At time of writing, the scoring/ranking system used by Escape The Review has just had a major overhaul for the first time since the site was opened up to user-submitted ratings. For the vast majority of games this will make only small changes to how they appear on the site; in a few cases the impact will be bigger.
Handling of anonymous ratings
Ratings from anonymous users, and ‘drive-by’ raters, are welcome and appreciated; but these also tend to be less reliable than other ratings, and the site has always given them less weight when calculating the overall score for a game.
However, some games receive such ratings in far greater quantities than others, usually all strongly positive. That typically reflects a large, enthusiastic player base, which is a sign of quality; but can unfairly advantage games that are popular or well marketed over ones that may be less well known but as good or better. The algorithm now adjusts for that; every rating makes a difference, but large quantities of ratings have diminishing returns.
Some players (and bloggers) are much harsher than others. Experienced players are often more reluctant to give a top rating. Blog sites that use different rating scales, with scores such as 8.3 / 10.0, may never give a maximum score at all.
Which is fine, but say a game has only received 5* ratings, and then a blog gives it their highest ever rating, 9.8 / 10.0. Most ways of combining those ratings would mean that that blog’s rating would bring the game down in the rankings, which doesn’t make sense.

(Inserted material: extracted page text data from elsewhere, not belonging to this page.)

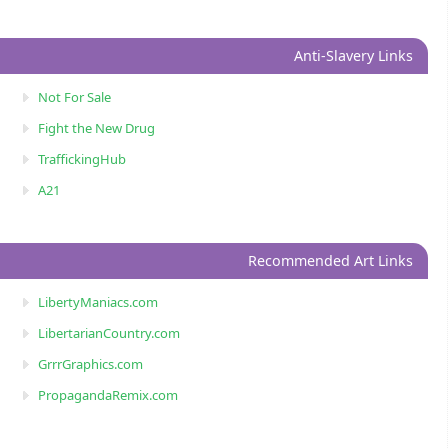
Anti-Slavery Links
Not For Sale
Fight the New Drug
TraffickingHub
A21
Recommended Art Links
LibertyManiacs.com
LibertarianCountry.com
GrrrGraphics.com
PropagandaRemix.com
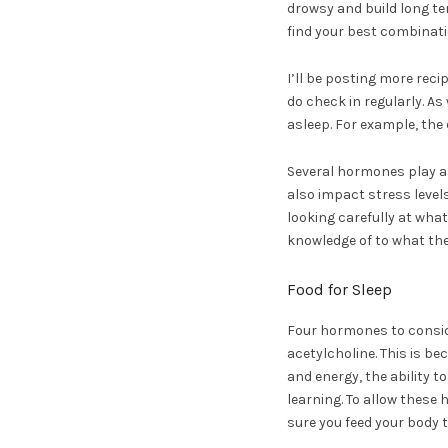
drowsy and build long te
find your best combinati
I’ll be posting more rec
do check in regularly. As
asleep. For example, the
Several hormones play a 
also impact stress levels
looking carefully at wha
knowledge of to what they
Food for Sleep
Four hormones to consid
acetylcholine. This is be
and energy, the ability t
learning. To allow these
sure you feed your body 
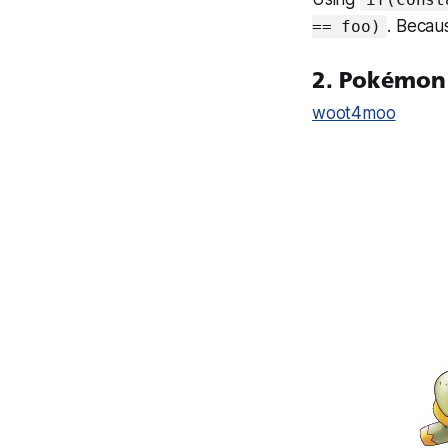
. Because
== foo)
2. Pokémon
woot4moo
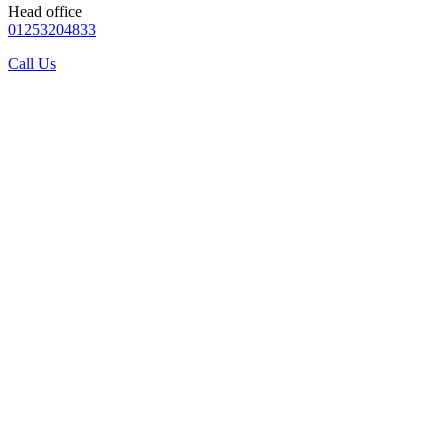
Head office
01253204833
Call Us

The algorithm now applies several adjustments so that different rating styles can be combined more fairly. This also improves the handling of fine-grained rating scales versus less fine-grained ones.

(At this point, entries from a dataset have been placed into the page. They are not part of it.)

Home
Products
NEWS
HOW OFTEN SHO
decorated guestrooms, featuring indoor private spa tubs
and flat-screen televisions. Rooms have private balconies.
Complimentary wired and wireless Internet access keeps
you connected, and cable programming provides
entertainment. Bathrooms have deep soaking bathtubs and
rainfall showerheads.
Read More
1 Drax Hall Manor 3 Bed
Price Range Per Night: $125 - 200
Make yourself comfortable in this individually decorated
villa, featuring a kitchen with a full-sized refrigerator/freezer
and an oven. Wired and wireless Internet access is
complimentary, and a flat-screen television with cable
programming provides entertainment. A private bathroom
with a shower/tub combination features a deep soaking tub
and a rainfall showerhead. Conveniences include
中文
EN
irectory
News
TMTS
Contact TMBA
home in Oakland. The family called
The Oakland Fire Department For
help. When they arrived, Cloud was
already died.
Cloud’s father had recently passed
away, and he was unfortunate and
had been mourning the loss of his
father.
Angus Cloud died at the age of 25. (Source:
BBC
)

Games’ scores could already be influenced by ratings of other versions of the game (such as copies in other locations, or ‘normal’ versus play-at-home versions). The way that works has been tweaked in several ways, mainly to make the algorithm treat ‘inherited’ ratings with more scepticism.

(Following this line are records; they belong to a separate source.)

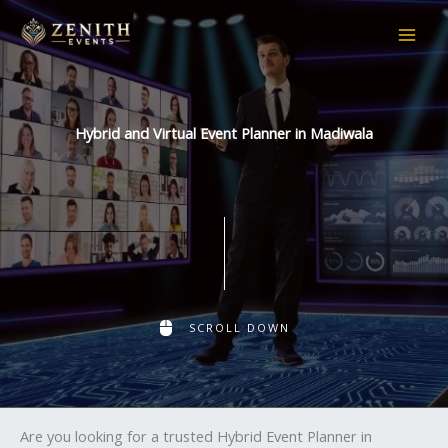
Skip
to
content
Hybrid and Virtual Event Planner in Madiwala
SCROLL DOWN
Are you looking for a trusted Hybrid Event Planner in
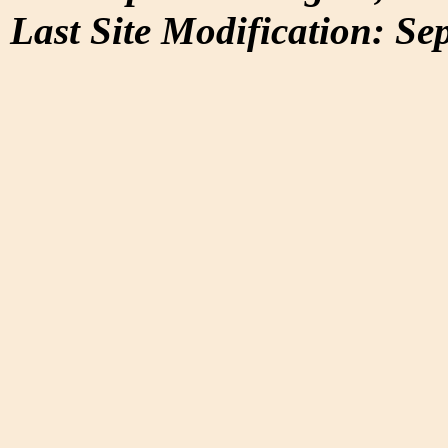
Last Site Modification: Se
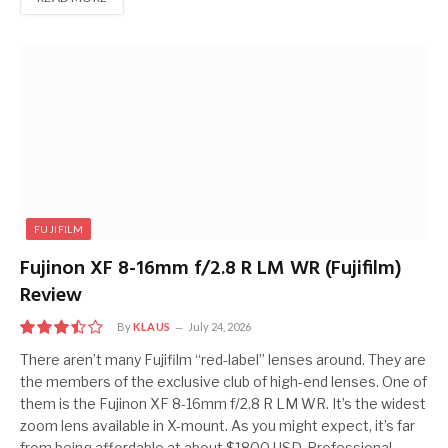
FUJIFILM
Fujinon XF 8-16mm f/2.8 R LM WR (Fujifilm)
Review
By
KLAUS
July 24, 2026
7.0
There aren’t many Fujifilm “red-label” lenses around. They are
the members of the exclusive club of high-end lenses. One of
them is the Fujinon XF 8-16mm f/2.8 R LM WR. It’s the widest
zoom lens available in X-mount. As you might expect, it’s far
from being affordable at about $1800 USD. Professional-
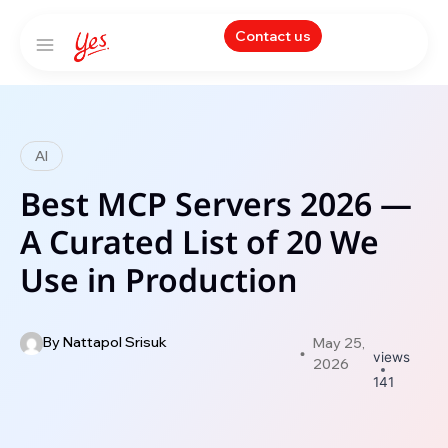
Contact us
AI
Best MCP Servers 2026 —
A Curated List of 20 We
Use in Production
By
Nattapol Srisuk
May 25,
views
2026
141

Where a game has very few ratings, its score can now also take into account ratings for other games of the same type at the same venue. Obviously, quality can vary hugely between different games at the same venue, so this is only a small effect that doesn’t apply when more direct ratings are received. But the effect is that the algorithm is a little quicker to to accept strongly positive ratings for a game if the venue’s other games have high ratings.